Why is it that the Parliamentary reply on ministerial salaries only talk about MR1 junior ministers’ starting salary and the PM’s, but not that of say MR1 Ministers, and if we are totally transparent – why is the remuneration of Temasek’s CEO a secret?
I refer to the article “Parliament: Ministerial salary structure totally transparent, no hidden components or perks, says DPM Teo” (Straits Times, Oct 1).
It states that “All the bonuses paid to an entry level minister form part of his $1.1 million annual salary norm, and are not in addition to that amount, Deputy Prime Minister Teo Chee Hean said in Parliament on Monday (Oct 1).
He said all the components of a political office holders’ annual salary are set out clearly in the 2012 White Paper on “Salaries for a Capable and Committed Government”, which was submitted by an independent committee after extensive consultation with MPs and the public.
“The salary structure is totally transparent. There are no hidden salary components or perks,” Mr Teo said.”
Why is there no mention of the salaries of the otber ministerial grades, like that of MR1 Ministers?
As the ministerial review committee said last year that the ‘norm’ annual salary of a MR1 Minister is $1.76 million – what is the total annual remuneration of MR1 Ministers, including their MP’s remuneration and pension, for those who are eligible to receive the pension?
What proportion of all the Ministers are starting junior MR4 Ministers, and what is the breakdown for the higher grades of Ministers?
The Government may arguably, have only itself to blame, for causing all the speculation about ministerial salaries online.
Why can’t it be just simply transparent by disclosing the highest, lowest and average total annual remuneration every year for the different grades of Ministers?
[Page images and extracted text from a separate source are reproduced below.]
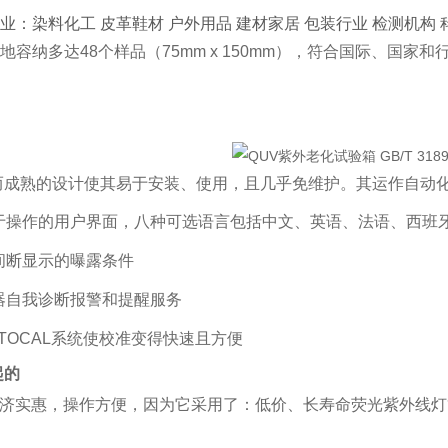
业：染料化工 皮革鞋材 户外用品 建材家居 包装行业 检测机构 
地容纳多达48个样品（75mm x 150mm），符合国际、国
而成熟的设计使其易于安装、使用，且几乎免维护。其运作自动化
于操作的用户界面，八种可选语言包括中文、英语、法语、西班
间断显示的曝露条件
器自我诊断报警和提醒服务
UTOCAL系统使校准变得快速且方便
起的
经济实惠，操作方便，因为它采用了：低价、长寿命荧光紫外线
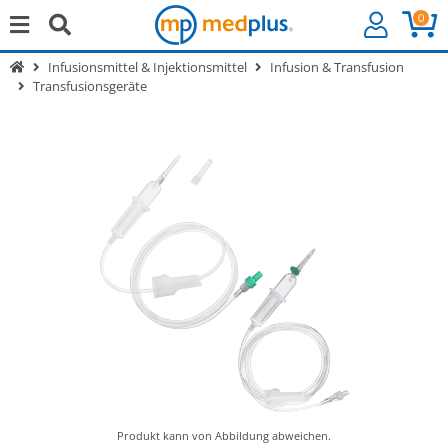
0
Infusionsmittel & Injektionsmittel
Infusion & Transfusion
Transfusionsgeräte
Produkt kann von Abbildung abweichen.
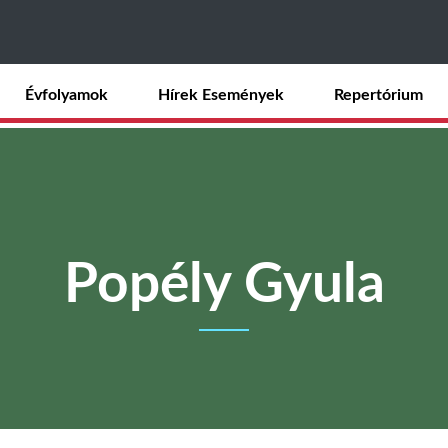
Ugrás
a
tartalomra
Évfolyamok
Hírek Események
Repertórium
Popély Gyula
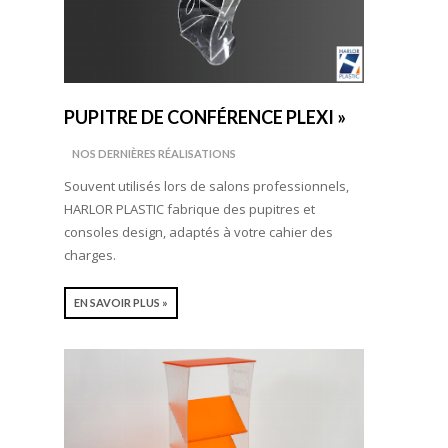
PUPITRE DE CONFÉRENCE PLEXI »
NOS DERNIÈRES RÉALISATIONS
Souvent utilisés lors de salons professionnels,
HARLOR PLASTIC fabrique des pupitres et
consoles design, adaptés à votre cahier des
charges.
EN SAVOIR PLUS »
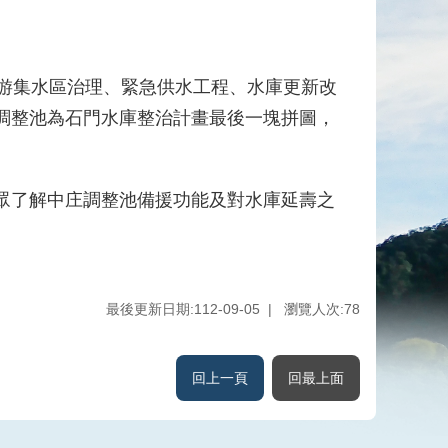
游集水區治理、緊急供水工程、水庫更新改
調整池為石門水庫整治計畫最後一塊拼圖，
眾了解中庄調整池備援功能及對水庫延壽之
最後更新日期:112-09-05
瀏覽人次:
78
回上一頁
回最上面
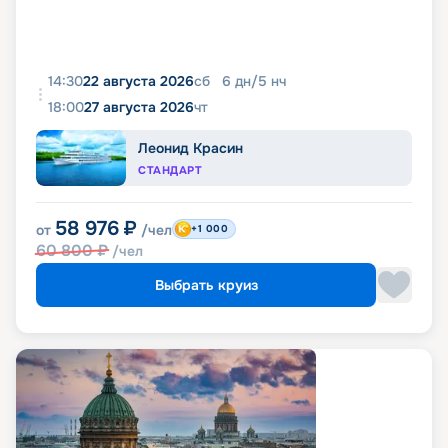
14:30
22 августа 2026
сб
6
дн
/
5
нч
18:00
27 августа 2026
чт
Леонид Красин
СТАНДАРТ
58 976
₽
от
/чел
+1 000
60 800
₽
/чел
Выбрать круиз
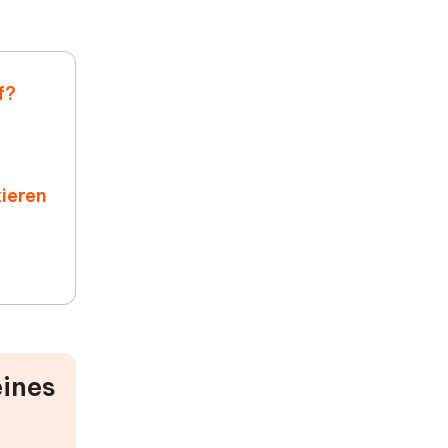
android 16 neuerungen
google fotos abrufen
f?
ieren
eines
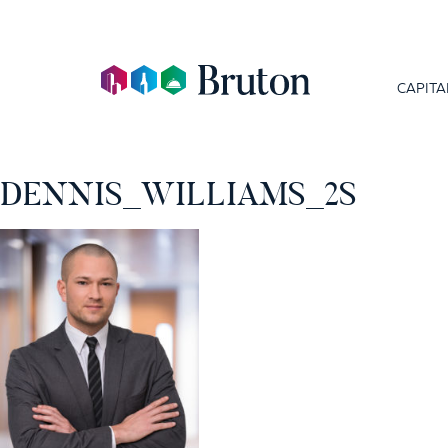
CAPITA
DENNIS_WILLIAMS_2S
If we are totally transparent – why is the annual remuneration of Temasek’s CEO a secret?
As Temasek is managing taxpayers’ money – why is it, as I understand it, that this question has never been asked in Parliament?
What is the total remuneration over the years, since Temasek’s CEO became the CEO?
Is it the norm for the other sovereign wealth funds in the world, to not disclose their CEO’S remuneration?
In this connection, according to the article “Norway’s $1 Trillion Oil Fund Taken to Task Over Rising Cost” (Bloomberg, Jan 18, 2018) – “The ministry said that management costs have risen “significantly over time” and are projected to hit 3.5 billion kroner ($446 million) this year, up from 2.1 billion kroner in 2014. The ministry pointed out that based on its 2017-2019 strategy plan the fund is now running ahead of schedule in terms of employees.”
So, does it mean that the “management costs” of Norway’s Sovereign Wealth Fund (SWF) is about 0.05 per cent ($446 million divided by $1 trillion) of its portfolio value?
To the best of my knowledge, I understand that Temasek does not disclose its “management costs” (such as the CEO’s annual remuneration) like Norway’s SWF.
What we know is that Temasek’s administrative expenses were S$8.4 billion in 2017, on a net portfolio value of S$275 billion.
Of course, Temasek has clarified that its “administrative expenses” – “”This (administrative expenses) also included expenses of subsidiary companies such Singapore Airlines, PSA, and others, and not for Temasek Holdings only”” (“Temasek Holdings responds to NSP’s claims“, Yahoo News, Aug 23, 2011).
Perhaps Temasek can go one step further by disclosing its “management costs” like Norway’s SWF.
Do most SWFs report “management costs” like Norway’s or just “administrative expenses” like Temasek?
Do most SWFs report “administrative expenses” that include the “expenses of subsidiary companies” (which it owns wholly or partly in its portfolio?) like Temasek?
Isn’t the above, arguably, in the public interest, and in line with the online falsehoods’ committee’s recommendation that the Government should give the reasons for decisions not to disclose information to the public, and to gain the public’s trust?